Key Insights into the Future of TV and CTV at Luma’s Digital Media Summit

It was great to connect in person with so many media insiders and visionaries at LUMA’s’s Digital Media Summit. As always, the conversation at LUMA’s event was engaging and forward- thinking.  Here are my thoughts on some of the topics that bubbled up this week.

Alternative TV measurement metrics are at a critical growth point - I was happy to participate on a panel about the future of TV measurement with Kelly Abcarian, from NBC Universal, Sean Muller from iSpot, TV Squared’s Jo Kinsella and Aden Zaman from Samba TV.  The conversation focused on alternative currencies - whether its attention, or attribution - marketers want the opportunity to transact on performance marketing data. Nobody says that traditional ratings are going away, but it is clear that new currencies are emerging as options for marketers. In the future, many marketers will transact in multiple currencies. 

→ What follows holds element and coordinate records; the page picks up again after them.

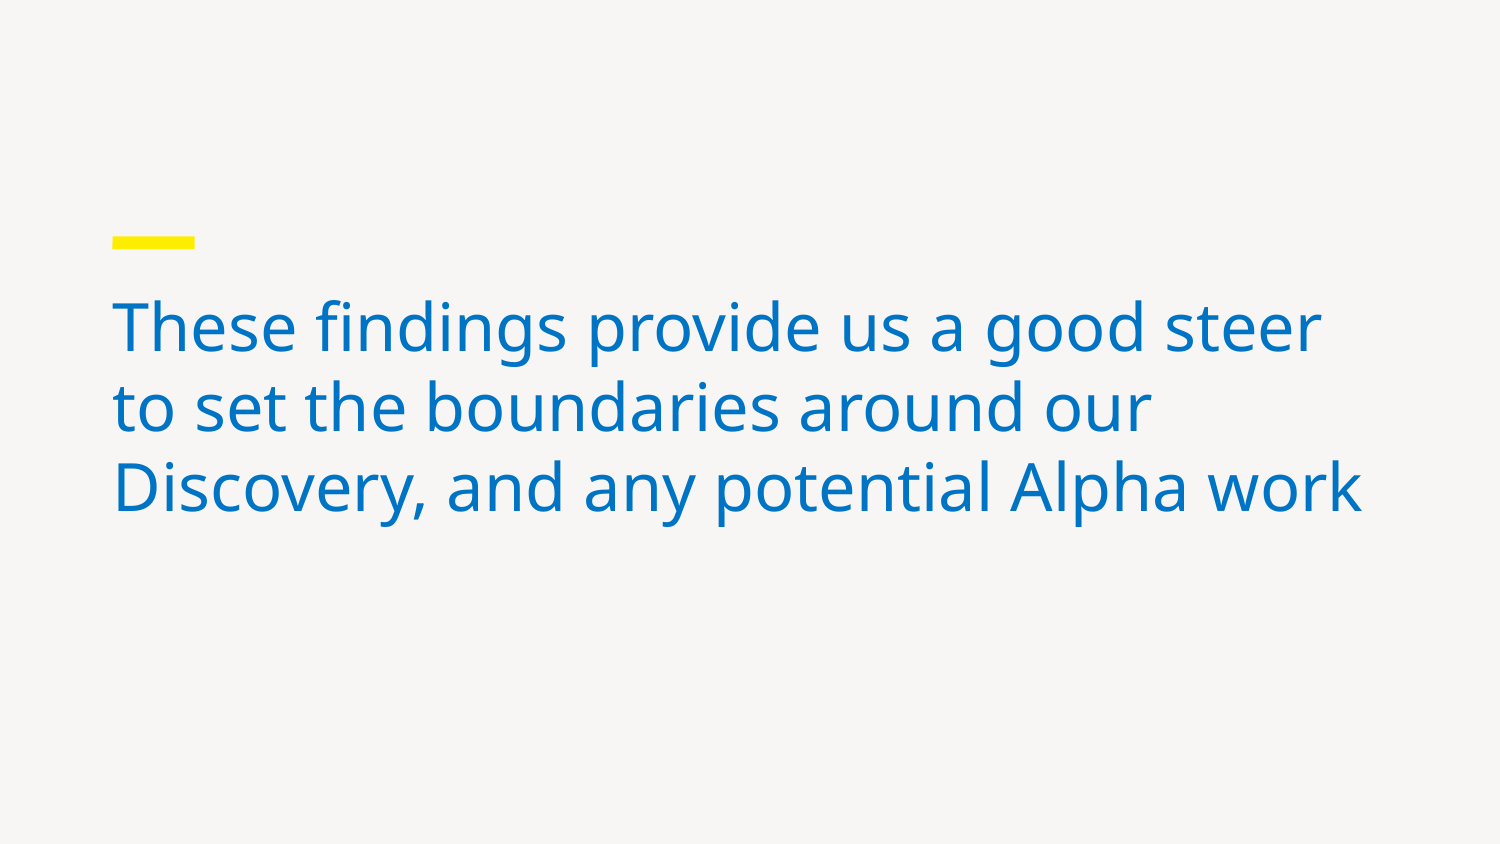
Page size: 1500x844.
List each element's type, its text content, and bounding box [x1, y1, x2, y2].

title These findings provide us a good steer to set the boundaries around our Discovery, and any potential Alpha work [112, 285, 1396, 534]
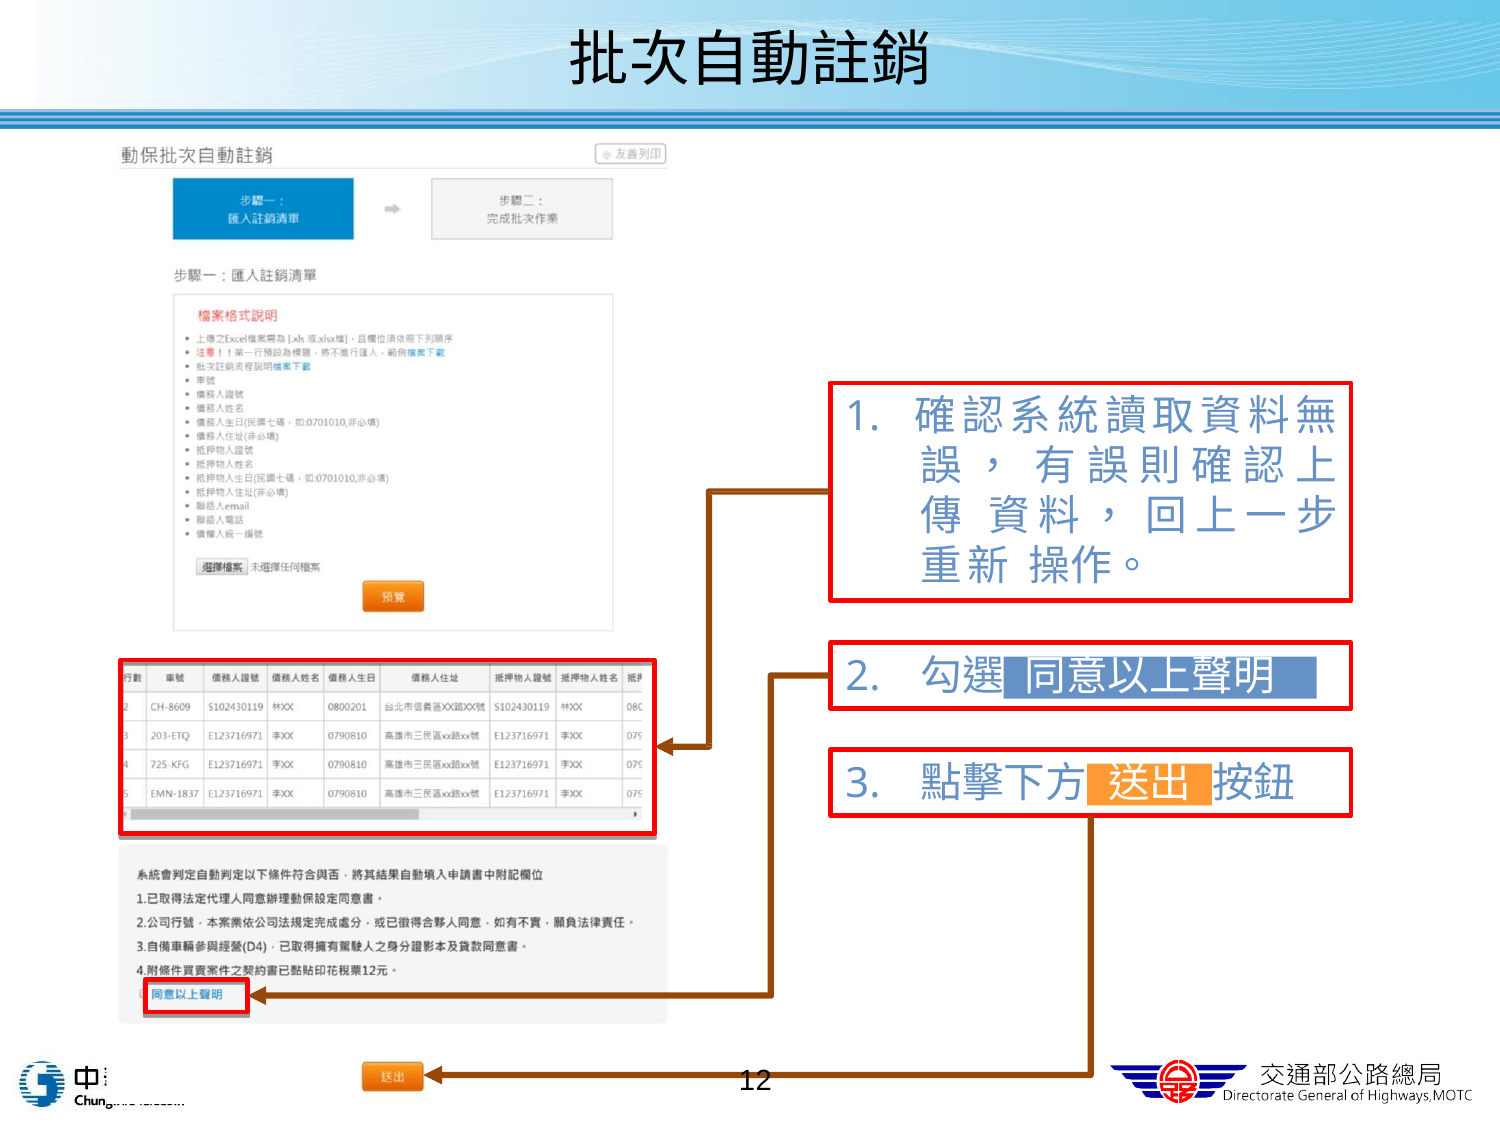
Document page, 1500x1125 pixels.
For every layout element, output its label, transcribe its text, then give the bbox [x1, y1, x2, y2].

text_box [106, 129, 831, 1103]
text_box [780, 815, 1094, 1079]
picture [1109, 1059, 1472, 1104]
text_box 1. 確認系統讀取資料無 誤， 有誤則確認上傳 資料， 回上一步重新 操作。 [830, 382, 1352, 601]
text_box 12 [732, 1057, 780, 1113]
text_box 同意以上聲明 [1003, 656, 1317, 699]
picture [13, 1053, 185, 1112]
text_box 3. 點擊下方 按鈕 [830, 749, 1352, 816]
picture [0, 0, 1500, 129]
title 批次自動註銷 [566, 17, 934, 95]
text_box 2. 勾選 [830, 642, 1352, 709]
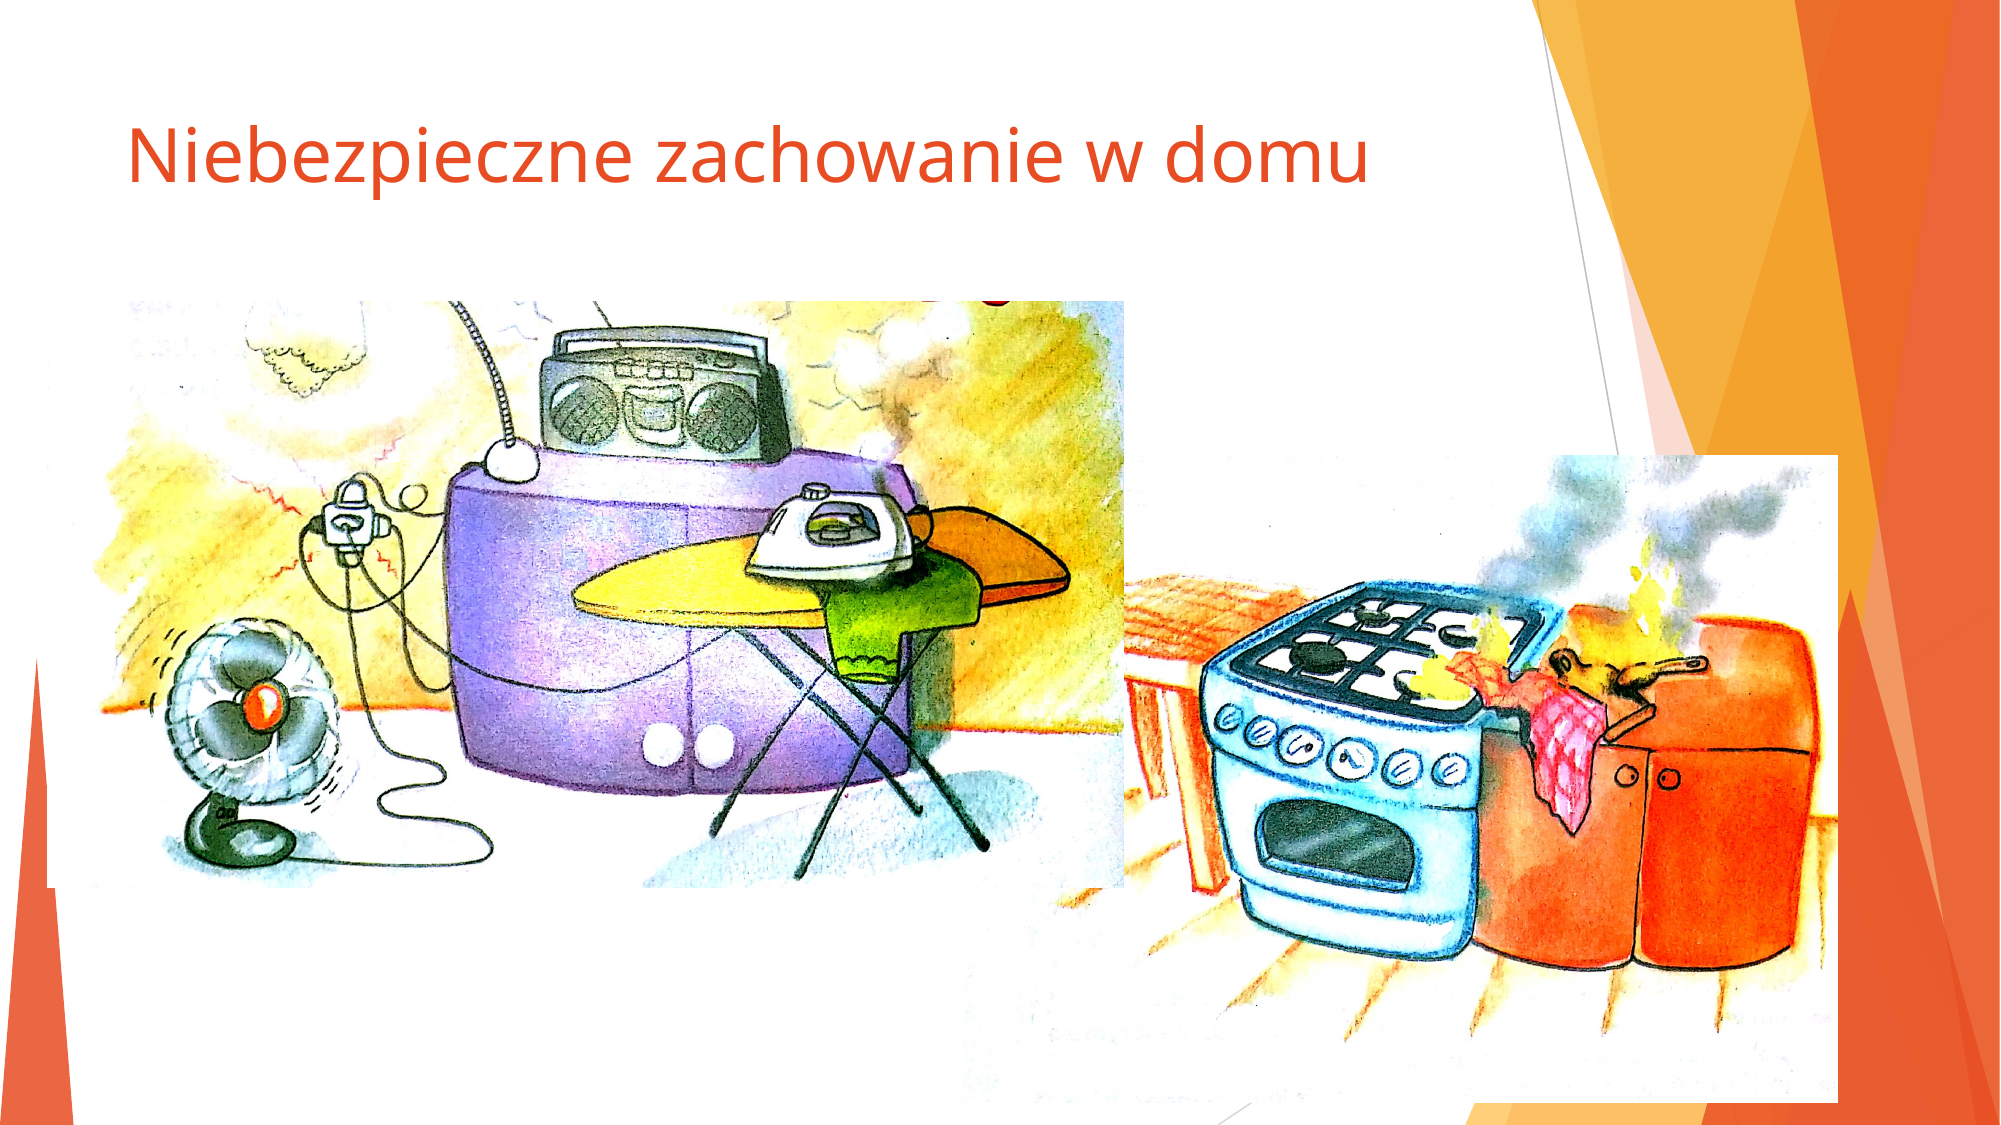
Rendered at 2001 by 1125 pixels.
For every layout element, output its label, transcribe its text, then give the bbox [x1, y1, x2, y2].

title Niebezpieczne zachowanie w domu [111, 99, 1522, 317]
picture [47, 301, 1838, 1103]
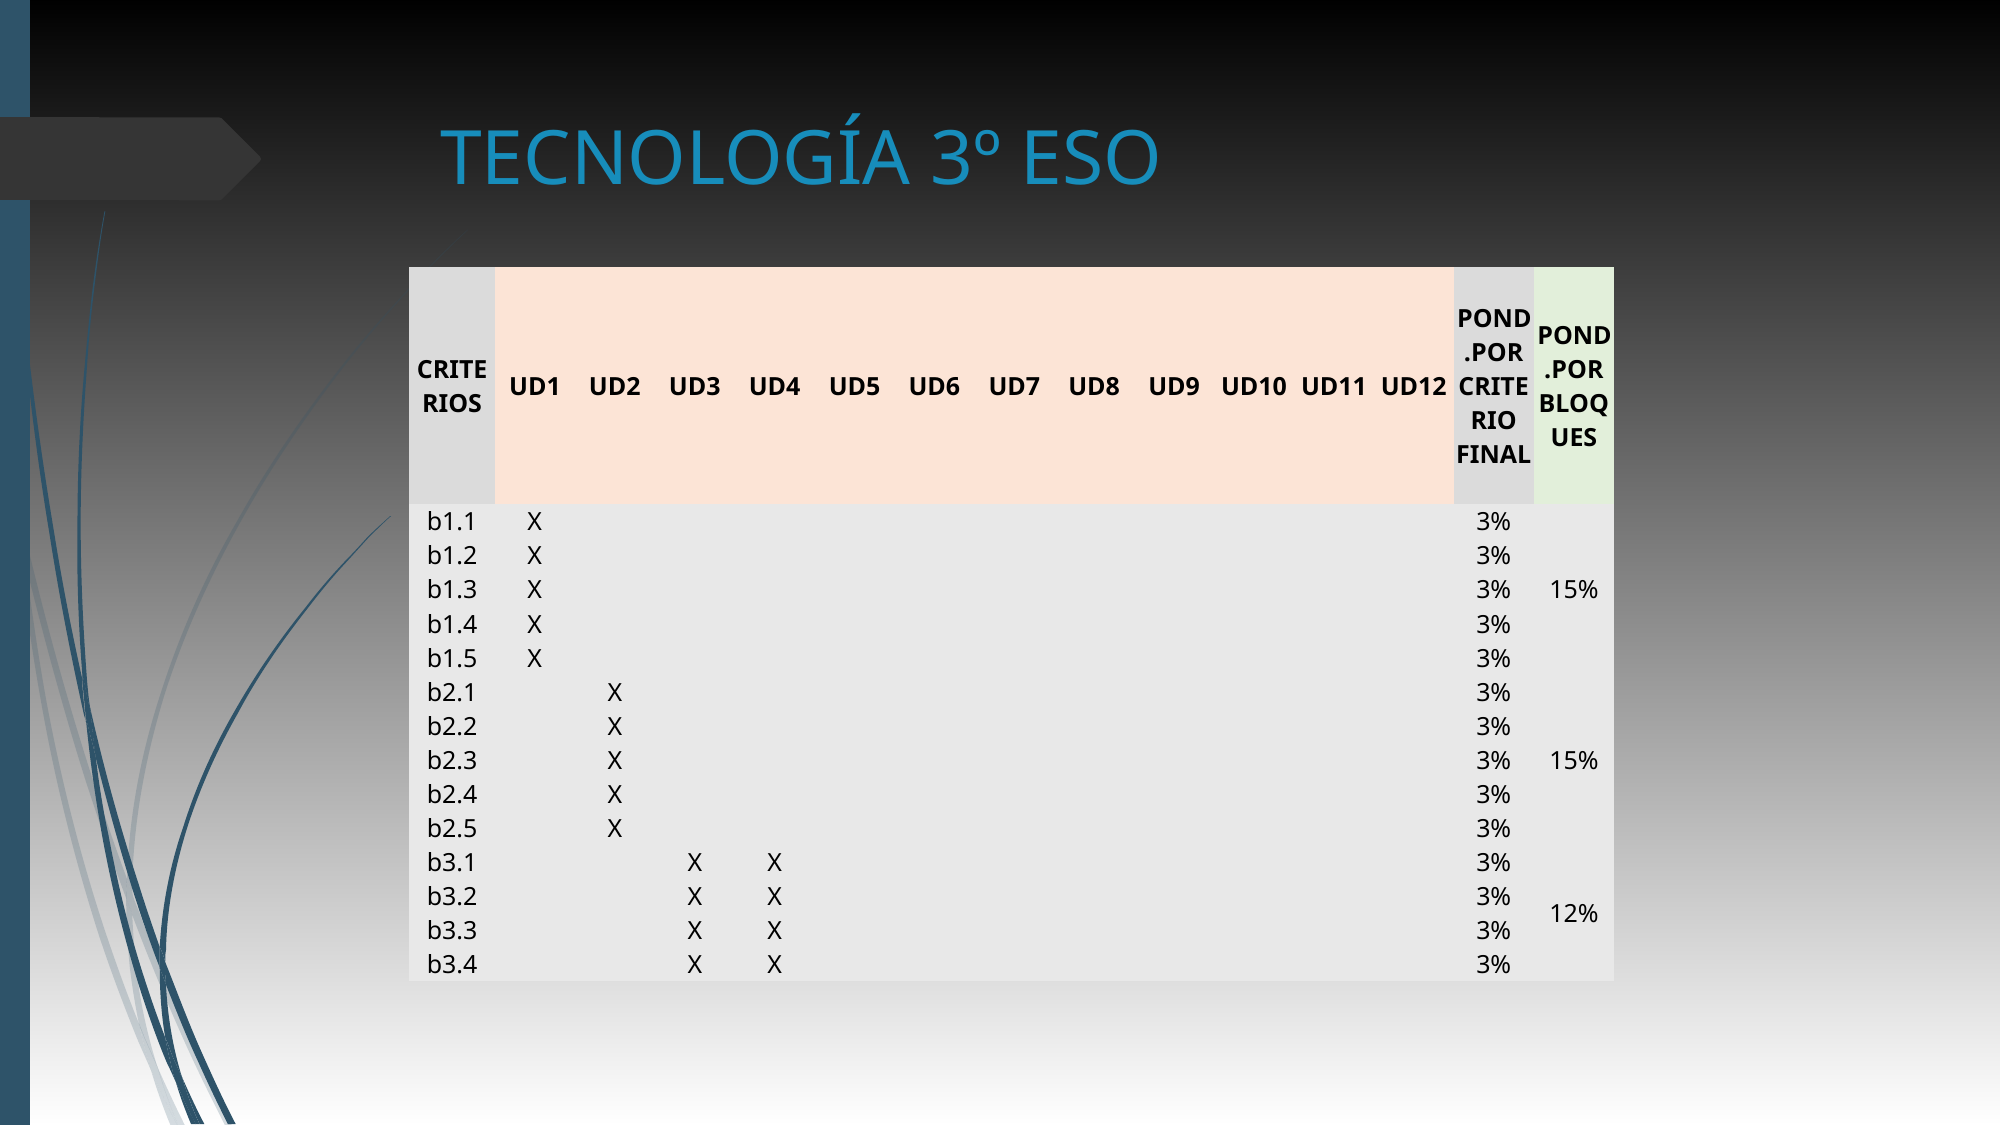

Before new currencies can be fully entrenched though, we will need to see systems like Mediaocean adapt and agencies get more comfortable working in new processes. The first few projects are well underway with market leaders (like NBCU and others), and I expect growth and adoption of these metrics will spread quickly. 

One point to note is that the newer entrants are well-positioned to capitalize on their growing market share. All of the alternative metric providers - whether big data sets like iSpot or panel providers like us, at TVision, have significantly lower operating costs than the entrenched original providers. 

Is this the end of SVOD? 

Well, no. But announcements from Netflix and Disney+ that they will soon roll out ad supported options, as well as the recent news about CNN+ do signal changes in the CTV landscape. For the last several years these SVODs saw substantial growth as consumers made the switch from cable to CTV and invested in the original SVOD apps. But now subscriber growth is harder to come by, and content remains incredibly expensive to produce. Companies like Peacock and Paramount+ are spending a billion plus on content. Without a steady increase of new subscribers, ad supported models become critical to sustain growth for the largest players like Netflix, and more niche providers as well. As advertisers clamor to invest more in CTV the opportunity remains healthy and strong for these CTV providers. 

Not to be forgotten, linear TV Is still growing

While CTV is certainly the hotter topic right now, linear TV is still the giant in the room. Set to account for $68 billion in advertising this year, linear TV is huge and still growing - that number is $3 billion more in ads than last year. And the linear TV players are not just standing still - many of them are incorporating digital attributes, including attribution into their TV stack. 

Growth, change and more growth - Those are my key takeaways from a positive day talking about the future of media with LUMA and friends.